• yaptığı çalışmalar ve yazdığı makalelerdir. geriye kalan her şey için (bkz: insan olmak)
    edit: ayrı yazılması gereken şeyleri ayırdım.
  • kesinlikle bildiklerini basite indirgeyip anlatabilmesidir. eğer bir akademisyen öğrencisine komplike bir şekilde anlatıyorsa konuyu kendisi de bilmeyip ezberleyendir.
  • ünvanı yükseldikçe egosunun düşmesi.
    mümkün değil öyle bir şey diyenler olabilir, canlı örneklerini gördüm. olunca oluyor.

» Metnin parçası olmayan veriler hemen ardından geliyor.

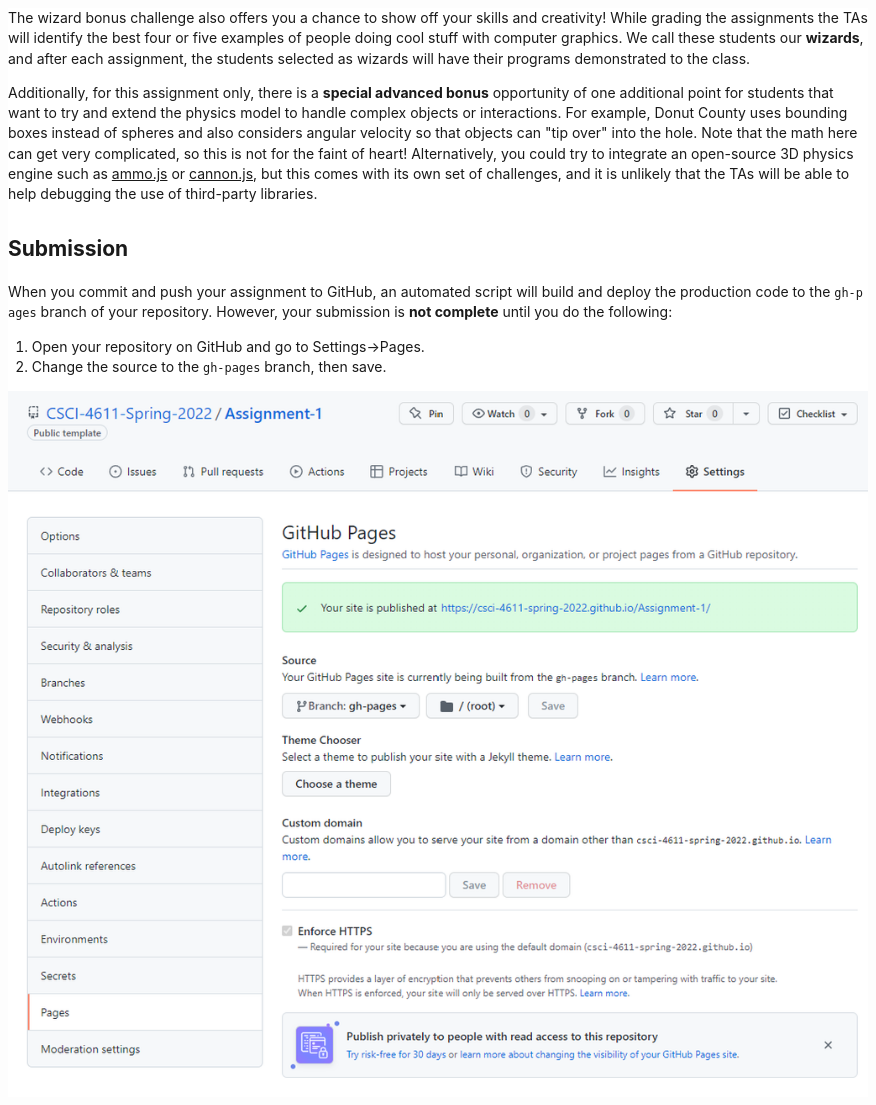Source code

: The wizard bonus challenge also offers you a chance to show off your skills and creativity!  While grading the assignments the TAs will identify the best four or five examples of people doing cool stuff with computer graphics. We call these students our **wizards**, and after each assignment, the students selected as wizards will have their programs demonstrated to the class.

Additionally, for this assignment only, there is a **special advanced bonus** opportunity of one additional point for students that want to try and extend the physics model to handle complex objects or interactions. For example, Donut County uses bounding boxes instead of spheres and also considers angular velocity so that objects can "tip over" into the hole. Note that the math here can get very complicated, so this is not for the faint of heart! Alternatively, you could try to integrate an open-source 3D physics engine such as [ammo.js](https://github.com/kripken/ammo.js/) or [cannon.js](https://github.com/schteppe/cannon.js), but this comes with its own set of challenges, and it is unlikely that the TAs will be able to help debugging the use of third-party libraries.

## Submission

When you commit and push your assignment to GitHub, an automated script will build and deploy the production code to the `gh-pages` branch of your repository.  However, your submission is **not complete** until you do the following:

1. Open your repository on GitHub and go to Settings->Pages.
2. Change the source to the `gh-pages` branch, then save.

![GitHub screenshot](./images/github.png)
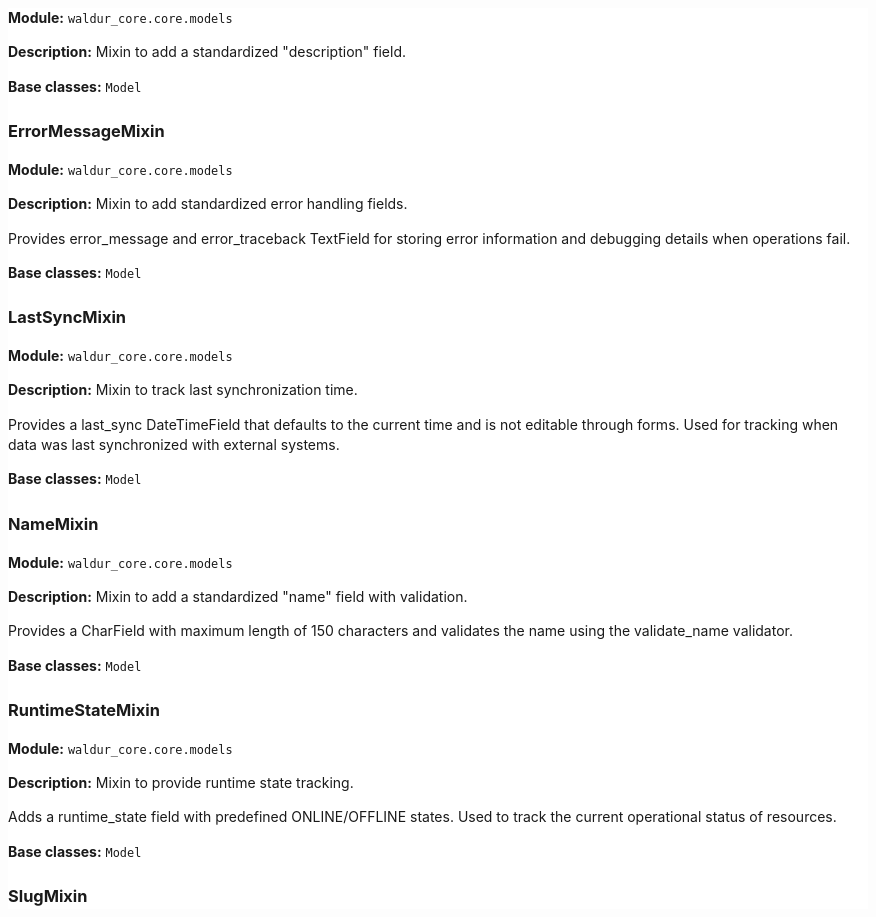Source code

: **Module:** `waldur_core.core.models`

**Description:**
Mixin to add a standardized "description" field.

**Base classes:** `Model`

### ErrorMessageMixin

**Module:** `waldur_core.core.models`

**Description:**
Mixin to add standardized error handling fields.

Provides error_message and error_traceback TextField for storing
error information and debugging details when operations fail.

**Base classes:** `Model`

### LastSyncMixin

**Module:** `waldur_core.core.models`

**Description:**
Mixin to track last synchronization time.

Provides a last_sync DateTimeField that defaults to the current time
and is not editable through forms. Used for tracking when data was
last synchronized with external systems.

**Base classes:** `Model`

### NameMixin

**Module:** `waldur_core.core.models`

**Description:**
Mixin to add a standardized "name" field with validation.

Provides a CharField with maximum length of 150 characters and
validates the name using the validate_name validator.

**Base classes:** `Model`

### RuntimeStateMixin

**Module:** `waldur_core.core.models`

**Description:**
Mixin to provide runtime state tracking.

Adds a runtime_state field with predefined ONLINE/OFFLINE states.
Used to track the current operational status of resources.

**Base classes:** `Model`

### SlugMixin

  • bir diğeri de hatasını farkettiğinde verdiği tepkidir. çoğu akademisyen maalesef bozuntuya vermeyip yanlış bilgiyi aktarıyor hatasını kabullenmektense.
  • kesinlikle araba.

    mevki arttıkça arabanın kalitesi düşüyor. hatta en üst mevkide araba yok oluyor. çoğu kaliteli prof ve doçun arabası yok mesela. ya da varsa da toplu taşıma kullanıyor.
  • sosyal medyasında (facebook,instagram vs..) "öğrencilerimle dersteyim", "bugünkü derste öğrencilerim",
    ben akademisyen olduuuuum için tarzı cümlelerle her allahın günü fotoğraf paylaşmaması. böyle yapan bütün akademisyenler benim gözümde eziktir .amacı öğrenci yetiştirmek yerine dostlar alışverişte görsün insanıdır. yapmayın...

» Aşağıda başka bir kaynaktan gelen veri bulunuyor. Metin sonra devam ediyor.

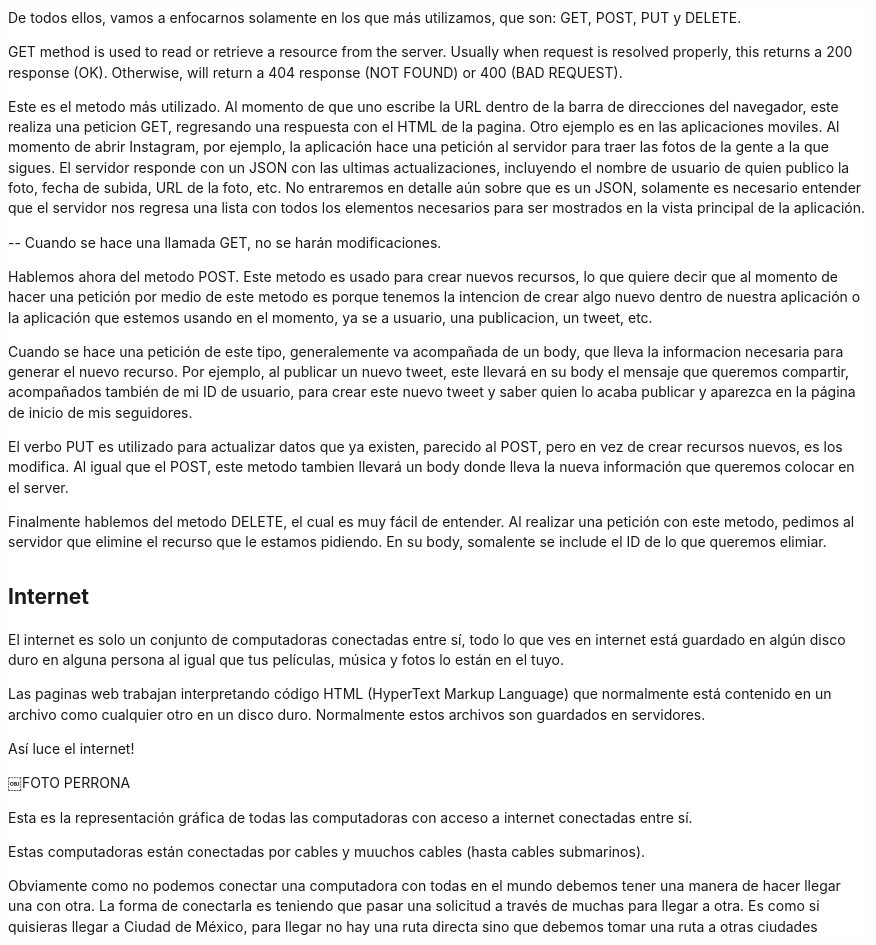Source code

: De todos ellos, vamos a enfocarnos solamente en los que más utilizamos, que son: GET, POST, PUT y DELETE.

GET method is used to read or retrieve a resource from the server. Usually when request is resolved properly, this returns a 200 response (OK). Otherwise, will return a 404 response (NOT FOUND) or 400 (BAD REQUEST).

Este es el metodo más utilizado. Al momento de que uno escribe la URL dentro de la barra de direcciones del navegador, este realiza una peticion GET, regresando una respuesta con el HTML de la pagina. Otro ejemplo es en las aplicaciones moviles. Al momento de abrir Instagram, por ejemplo, la aplicación hace una petición al servidor para traer las fotos de la gente a la que sigues. El servidor responde con un JSON con las ultimas actualizaciones, incluyendo el nombre de usuario de quien publico la foto, fecha de subida, URL de la foto, etc. No entraremos en detalle aún sobre que es un JSON, solamente es necesario entender que el servidor nos regresa una lista con todos los elementos necesarios para ser mostrados en la vista principal de la aplicación.

-- Cuando se hace una llamada GET, no se harán modificaciones.

Hablemos ahora del metodo POST. Este metodo es usado para crear nuevos recursos, lo que quiere decir que al momento de hacer una petición por medio de este metodo es porque tenemos la intencion de crear algo nuevo dentro de nuestra aplicación o la aplicación que estemos usando en el momento, ya se a usuario, una publicacion, un tweet, etc.

Cuando se hace una petición de este tipo, generalemente va acompañada de un body, que lleva la informacion necesaria para generar el nuevo recurso. Por ejemplo, al publicar un nuevo tweet, este llevará en su body el mensaje que queremos compartir, acompañados también de mi ID de usuario, para crear este nuevo tweet y saber quien lo acaba publicar y aparezca en la página de inicio de mis seguidores.

El verbo PUT es utilizado para actualizar datos que ya existen, parecido al POST, pero en vez de crear recursos nuevos, es los modifica. Al igual que el POST, este metodo tambien llevará un body donde lleva la nueva información que queremos colocar en el server.

Finalmente hablemos del metodo DELETE, el cual es muy fácil de entender. Al realizar una petición con este metodo, pedimos al servidor que elimine el recurso que le estamos pidiendo. En su body, somalente se include el ID de lo que queremos elimiar.

## Internet

El internet es solo un conjunto de computadoras conectadas entre sí, todo lo que ves en internet está guardado en algún disco duro en alguna persona al igual que tus películas, música y fotos lo están en el tuyo.

Las paginas web trabajan interpretando código HTML (HyperText Markup Language) que normalmente está contenido en un archivo como cualquier otro en un disco duro. Normalmente estos archivos son guardados en servidores.

Así luce el internet!

￼FOTO PERRONA

Esta es la representación gráfica de todas las computadoras con acceso a internet conectadas entre sí.

Estas computadoras están conectadas por cables y muuchos cables (hasta cables submarinos).

Obviamente como no podemos conectar una computadora con todas en el mundo debemos tener una manera de hacer llegar una con otra. La forma de conectarla es teniendo que pasar una solicitud a través de muchas para llegar a otra. Es como si quisieras llegar a Ciudad de México, para llegar no hay una ruta directa sino que debemos tomar una ruta a otras ciudades
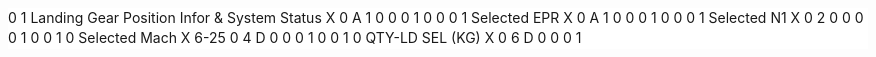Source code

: 0
1
Landing Gear Position Infor & System Status
X
0
A
1
0
0
0
1
0
0
0
1
Selected EPR
X
0
A
1
0
0
0
1
0
0
0
1
Selected N1
X
0
2
0
0
0
0
1
0
0
1
0
Selected Mach
X
6-25
0
4
D
0
0
0
1
0
0
1
0
QTY-LD SEL (KG)
X
0
6
D
0
0
0
1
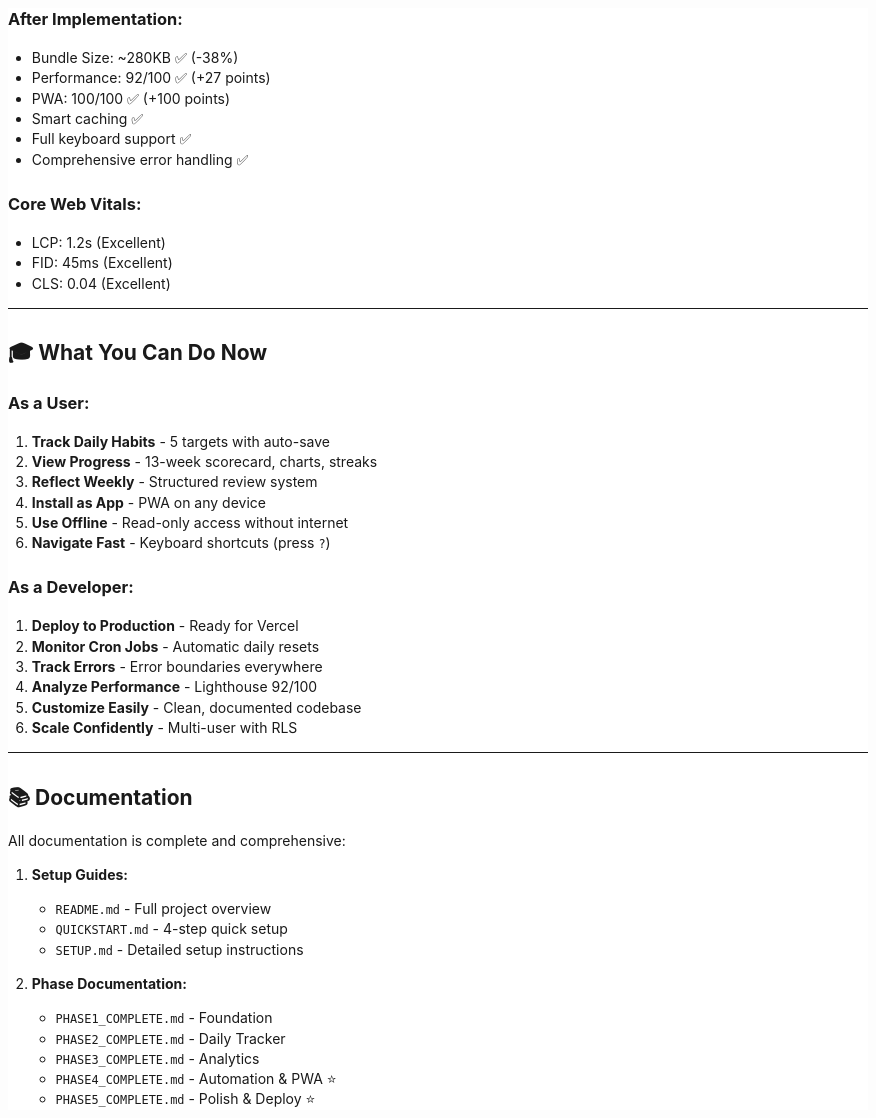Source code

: ### After Implementation:
- Bundle Size: ~280KB ✅ (-38%)
- Performance: 92/100 ✅ (+27 points)
- PWA: 100/100 ✅ (+100 points)
- Smart caching ✅
- Full keyboard support ✅
- Comprehensive error handling ✅

### Core Web Vitals:
- LCP: 1.2s (Excellent)
- FID: 45ms (Excellent)
- CLS: 0.04 (Excellent)

---

## 🎓 What You Can Do Now

### As a User:
1. **Track Daily Habits** - 5 targets with auto-save
2. **View Progress** - 13-week scorecard, charts, streaks
3. **Reflect Weekly** - Structured review system
4. **Install as App** - PWA on any device
5. **Use Offline** - Read-only access without internet
6. **Navigate Fast** - Keyboard shortcuts (press `?`)

### As a Developer:
1. **Deploy to Production** - Ready for Vercel
2. **Monitor Cron Jobs** - Automatic daily resets
3. **Track Errors** - Error boundaries everywhere
4. **Analyze Performance** - Lighthouse 92/100
5. **Customize Easily** - Clean, documented codebase
6. **Scale Confidently** - Multi-user with RLS

---

## 📚 Documentation

All documentation is complete and comprehensive:

1. **Setup Guides:**
   - `README.md` - Full project overview
   - `QUICKSTART.md` - 4-step quick setup
   - `SETUP.md` - Detailed setup instructions

2. **Phase Documentation:**
   - `PHASE1_COMPLETE.md` - Foundation
   - `PHASE2_COMPLETE.md` - Daily Tracker
   - `PHASE3_COMPLETE.md` - Analytics
   - `PHASE4_COMPLETE.md` - Automation & PWA ⭐
   - `PHASE5_COMPLETE.md` - Polish & Deploy ⭐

  • bilmiyorum diyebilmesi... hatta bununla kalmayıp kendisine sorulan sorunun cevabını bulabileceğiniz bir kişiye veya kaynağa sizi yönlendiriyorsa işe o insan kaliteli akademisyendir.

    bilgisi, birikimi ile ün salmış bir hocamıza bir şey sormuştum da "bilmiyorum. yalnız isterseniz bu soruyu x hocamıza sorun; kendisi bu konuda uzmandır" demesi ile epey bir şaşırmıştım.
  • etrafında kendisine soru sormak isteyen, bıkmak bilmeyen öğrencilerin oluşudur. böyleleri çok azdır. teşekkürler.
  • şu lanet slaytlardan bir gün kurtulurlarsa belki kaliteleri ortaya çıkar.
  • üniversiteye metro ile gidip gelmesidir. genç yaşta profesör olup da metro kullanan akademisyen benim gözümde nirvanaya ulaşmış demektir. onu gördüğümde kendimi avrupada zannederim net.